Qui résiste au changement ?
À la question de savoir qui pousse et qui freine le plus ces transformations — clients, salariés ou direction — les réponses des deux femmes interrogées par Monaco Hebdo convergent vers un constat : ce n’est pas la clientèle. « Dans le luxe, les clients ne viennent pas parce qu’on est respectueux de l’environnement », tranche Martine Doornekamp. « Par contre, quand ils sont sur place, ils sont contents de voir que l’on a des “process” vertueux. » Exception notable : la clientèle d’affaires et de séminaires, de plus en plus attentive à ses propres objectifs de réduction d’empreinte carbone, va jusqu’à exiger le détail des actions mises en place par l’hôtel dans ses appels d’offres. Du côté des équipes, la résistance peut exister dans certains cas. « Ça dépend des équipes. Certains ont la fibre écolo, ça ne leur posera aucun problème, d’autres auront plus de résistance au changement », observe Martine Doornekamp, qui pointe aussi, parfois, la direction elle-même comme frein aux arbitrages.

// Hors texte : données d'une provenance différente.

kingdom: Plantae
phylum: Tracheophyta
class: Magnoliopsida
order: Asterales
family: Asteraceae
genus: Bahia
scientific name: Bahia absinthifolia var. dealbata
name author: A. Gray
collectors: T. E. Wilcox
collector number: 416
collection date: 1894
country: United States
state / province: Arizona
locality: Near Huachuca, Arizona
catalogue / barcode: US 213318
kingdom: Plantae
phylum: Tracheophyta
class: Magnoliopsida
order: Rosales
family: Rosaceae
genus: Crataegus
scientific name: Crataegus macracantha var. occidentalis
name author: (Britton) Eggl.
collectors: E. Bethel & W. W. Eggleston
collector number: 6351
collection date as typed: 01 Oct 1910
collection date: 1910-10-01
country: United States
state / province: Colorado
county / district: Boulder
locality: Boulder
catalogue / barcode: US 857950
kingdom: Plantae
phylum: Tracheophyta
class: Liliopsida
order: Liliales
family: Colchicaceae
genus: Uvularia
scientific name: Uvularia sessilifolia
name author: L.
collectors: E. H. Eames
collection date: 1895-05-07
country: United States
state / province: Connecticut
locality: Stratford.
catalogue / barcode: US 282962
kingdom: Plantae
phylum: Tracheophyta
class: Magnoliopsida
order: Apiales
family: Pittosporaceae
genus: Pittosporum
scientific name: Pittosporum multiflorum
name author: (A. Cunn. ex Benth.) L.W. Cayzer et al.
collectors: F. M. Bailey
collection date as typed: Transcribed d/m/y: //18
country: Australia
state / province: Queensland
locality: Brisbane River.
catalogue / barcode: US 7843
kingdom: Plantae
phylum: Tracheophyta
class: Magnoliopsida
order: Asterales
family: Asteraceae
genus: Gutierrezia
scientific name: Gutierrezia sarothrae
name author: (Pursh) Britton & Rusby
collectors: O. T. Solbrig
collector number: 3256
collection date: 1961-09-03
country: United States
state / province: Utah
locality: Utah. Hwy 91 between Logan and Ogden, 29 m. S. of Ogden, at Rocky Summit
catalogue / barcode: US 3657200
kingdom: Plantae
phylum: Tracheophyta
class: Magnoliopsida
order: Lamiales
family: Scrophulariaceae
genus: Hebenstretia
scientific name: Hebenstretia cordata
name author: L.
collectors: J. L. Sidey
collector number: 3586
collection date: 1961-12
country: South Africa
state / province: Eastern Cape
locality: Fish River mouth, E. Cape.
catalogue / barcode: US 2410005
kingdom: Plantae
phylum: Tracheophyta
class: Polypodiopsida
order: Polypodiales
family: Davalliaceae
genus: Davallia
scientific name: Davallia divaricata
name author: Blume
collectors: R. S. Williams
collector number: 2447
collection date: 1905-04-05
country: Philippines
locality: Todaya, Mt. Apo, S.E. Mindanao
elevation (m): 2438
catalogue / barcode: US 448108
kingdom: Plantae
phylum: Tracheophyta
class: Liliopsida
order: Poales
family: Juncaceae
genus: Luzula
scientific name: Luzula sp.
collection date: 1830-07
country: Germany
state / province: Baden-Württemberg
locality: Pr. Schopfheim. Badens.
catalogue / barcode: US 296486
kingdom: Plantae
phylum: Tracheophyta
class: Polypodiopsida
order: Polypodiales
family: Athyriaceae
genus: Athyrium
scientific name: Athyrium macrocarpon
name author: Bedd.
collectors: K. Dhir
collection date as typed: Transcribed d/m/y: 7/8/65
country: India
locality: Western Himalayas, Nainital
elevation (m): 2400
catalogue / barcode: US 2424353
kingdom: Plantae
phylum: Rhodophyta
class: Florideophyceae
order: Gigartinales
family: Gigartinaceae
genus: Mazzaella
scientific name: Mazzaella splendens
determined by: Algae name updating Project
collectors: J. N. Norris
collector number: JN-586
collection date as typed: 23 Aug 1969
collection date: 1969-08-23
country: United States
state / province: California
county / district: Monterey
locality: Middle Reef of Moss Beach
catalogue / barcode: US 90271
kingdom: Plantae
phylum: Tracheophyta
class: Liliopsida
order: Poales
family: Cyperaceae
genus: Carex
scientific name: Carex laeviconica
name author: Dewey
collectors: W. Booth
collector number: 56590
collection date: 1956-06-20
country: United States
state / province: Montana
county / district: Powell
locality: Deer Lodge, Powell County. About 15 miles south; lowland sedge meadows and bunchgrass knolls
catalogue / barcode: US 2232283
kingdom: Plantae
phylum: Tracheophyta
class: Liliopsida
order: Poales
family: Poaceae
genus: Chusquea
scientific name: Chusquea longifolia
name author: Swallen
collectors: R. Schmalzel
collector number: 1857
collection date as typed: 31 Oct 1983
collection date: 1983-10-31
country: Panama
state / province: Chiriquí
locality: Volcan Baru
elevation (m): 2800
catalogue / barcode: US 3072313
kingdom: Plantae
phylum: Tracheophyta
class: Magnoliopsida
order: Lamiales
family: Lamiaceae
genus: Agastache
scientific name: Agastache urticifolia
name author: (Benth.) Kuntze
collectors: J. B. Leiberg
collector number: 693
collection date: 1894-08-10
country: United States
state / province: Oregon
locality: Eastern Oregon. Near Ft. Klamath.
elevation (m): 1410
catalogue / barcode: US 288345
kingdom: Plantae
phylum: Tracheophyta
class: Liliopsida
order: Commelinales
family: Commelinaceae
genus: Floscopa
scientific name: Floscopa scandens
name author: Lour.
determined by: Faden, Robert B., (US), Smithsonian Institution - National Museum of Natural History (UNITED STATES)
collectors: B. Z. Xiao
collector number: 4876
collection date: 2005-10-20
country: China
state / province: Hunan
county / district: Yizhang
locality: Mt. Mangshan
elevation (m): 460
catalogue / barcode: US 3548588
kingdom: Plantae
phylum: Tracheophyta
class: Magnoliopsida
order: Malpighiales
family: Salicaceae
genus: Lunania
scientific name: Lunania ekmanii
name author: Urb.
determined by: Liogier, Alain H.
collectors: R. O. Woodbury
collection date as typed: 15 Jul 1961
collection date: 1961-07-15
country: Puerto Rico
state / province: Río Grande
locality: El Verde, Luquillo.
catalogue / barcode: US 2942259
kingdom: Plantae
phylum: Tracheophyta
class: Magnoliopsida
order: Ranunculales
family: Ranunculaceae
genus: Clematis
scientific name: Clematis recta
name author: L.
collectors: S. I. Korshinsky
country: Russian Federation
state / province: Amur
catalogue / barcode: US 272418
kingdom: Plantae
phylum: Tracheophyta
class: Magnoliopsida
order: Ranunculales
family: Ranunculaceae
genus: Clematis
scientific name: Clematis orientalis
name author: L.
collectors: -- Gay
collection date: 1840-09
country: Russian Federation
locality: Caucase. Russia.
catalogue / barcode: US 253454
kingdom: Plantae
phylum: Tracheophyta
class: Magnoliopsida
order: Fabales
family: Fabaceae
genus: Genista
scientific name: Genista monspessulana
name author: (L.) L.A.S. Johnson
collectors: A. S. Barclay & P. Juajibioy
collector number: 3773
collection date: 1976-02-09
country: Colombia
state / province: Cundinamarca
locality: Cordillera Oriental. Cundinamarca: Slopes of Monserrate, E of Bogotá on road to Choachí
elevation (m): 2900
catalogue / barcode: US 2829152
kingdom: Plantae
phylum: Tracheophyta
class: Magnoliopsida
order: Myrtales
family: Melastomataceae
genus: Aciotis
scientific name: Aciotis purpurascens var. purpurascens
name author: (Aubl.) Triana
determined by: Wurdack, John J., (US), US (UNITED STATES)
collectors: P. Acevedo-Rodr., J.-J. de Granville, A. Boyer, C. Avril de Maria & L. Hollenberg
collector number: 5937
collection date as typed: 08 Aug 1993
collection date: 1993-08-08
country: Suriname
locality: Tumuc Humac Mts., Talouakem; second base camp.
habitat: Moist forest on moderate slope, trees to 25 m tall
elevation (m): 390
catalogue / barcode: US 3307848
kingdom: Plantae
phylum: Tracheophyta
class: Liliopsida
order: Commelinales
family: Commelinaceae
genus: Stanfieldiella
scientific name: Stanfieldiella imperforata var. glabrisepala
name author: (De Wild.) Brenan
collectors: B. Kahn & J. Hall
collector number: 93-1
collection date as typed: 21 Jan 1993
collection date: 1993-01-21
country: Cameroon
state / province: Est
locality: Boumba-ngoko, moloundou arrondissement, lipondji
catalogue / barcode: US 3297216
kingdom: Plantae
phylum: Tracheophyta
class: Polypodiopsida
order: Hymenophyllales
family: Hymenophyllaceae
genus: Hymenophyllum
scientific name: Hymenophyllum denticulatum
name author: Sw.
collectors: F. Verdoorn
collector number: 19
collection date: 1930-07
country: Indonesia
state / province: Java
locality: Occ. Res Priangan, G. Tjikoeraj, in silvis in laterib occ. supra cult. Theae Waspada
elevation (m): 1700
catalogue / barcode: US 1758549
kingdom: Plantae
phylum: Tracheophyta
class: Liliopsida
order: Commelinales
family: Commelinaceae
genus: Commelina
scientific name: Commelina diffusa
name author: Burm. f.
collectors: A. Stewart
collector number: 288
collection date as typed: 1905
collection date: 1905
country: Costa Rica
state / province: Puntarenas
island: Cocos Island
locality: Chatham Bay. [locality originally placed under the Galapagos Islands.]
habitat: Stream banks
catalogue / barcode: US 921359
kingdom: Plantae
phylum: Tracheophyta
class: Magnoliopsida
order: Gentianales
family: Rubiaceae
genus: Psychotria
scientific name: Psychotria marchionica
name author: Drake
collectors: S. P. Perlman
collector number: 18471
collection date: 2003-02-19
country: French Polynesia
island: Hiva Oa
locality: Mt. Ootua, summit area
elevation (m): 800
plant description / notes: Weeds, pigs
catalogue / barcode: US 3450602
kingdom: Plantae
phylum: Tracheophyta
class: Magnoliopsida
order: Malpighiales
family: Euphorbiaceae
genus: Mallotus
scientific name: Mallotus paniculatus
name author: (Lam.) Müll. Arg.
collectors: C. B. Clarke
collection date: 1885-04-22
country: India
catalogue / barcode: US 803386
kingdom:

Si le luxe veut vraiment devenir durable, il lui faudra peut-être aller au-delà, jusqu’à interroger ce qui fait sa raison d’être
Au Méridien, la mise en place du tri des biodéchets dans les cinq restaurants de l’hôtel s’est par exemple heurtée, par endroits, à un simple problème d’espace pour installer plusieurs poubelles. Au Fairmont, Alexandre Ariel décrit une transition à double tranchant pour les équipes : une perte de temps sur le tri rigoureux et le suivi du gaspillage, mais aussi de vraies simplifications, et des gains de temps directs par exemple grâce à la suppression du nappage en salle. « On aura gagné quand on n’aura plus besoin de responsable du développement durable et que tout sera déjà intégré dans les pratiques », résume Martine Doornekamp. Pour revenir à la question de fond : écologie et luxe sont-ils antinomiques ? La transition écologique de l’hôtellerie haut de gamme consiste à trouver un équilibre : réduire son empreinte environnementale, sans renoncer à sa promesse fondamentale. Les progrès sont réels, mais ils butent sur certaines contradictions que les palaces ne peuvent pas entièrement résoudre : comment rendre plus durable un modèle fondé sur l’abondance, le confort et l’exception ? Si le luxe veut vraiment devenir durable, il lui faudra peut-être aller au-delà, jusqu’à interroger ce qui fait sa raison d’être.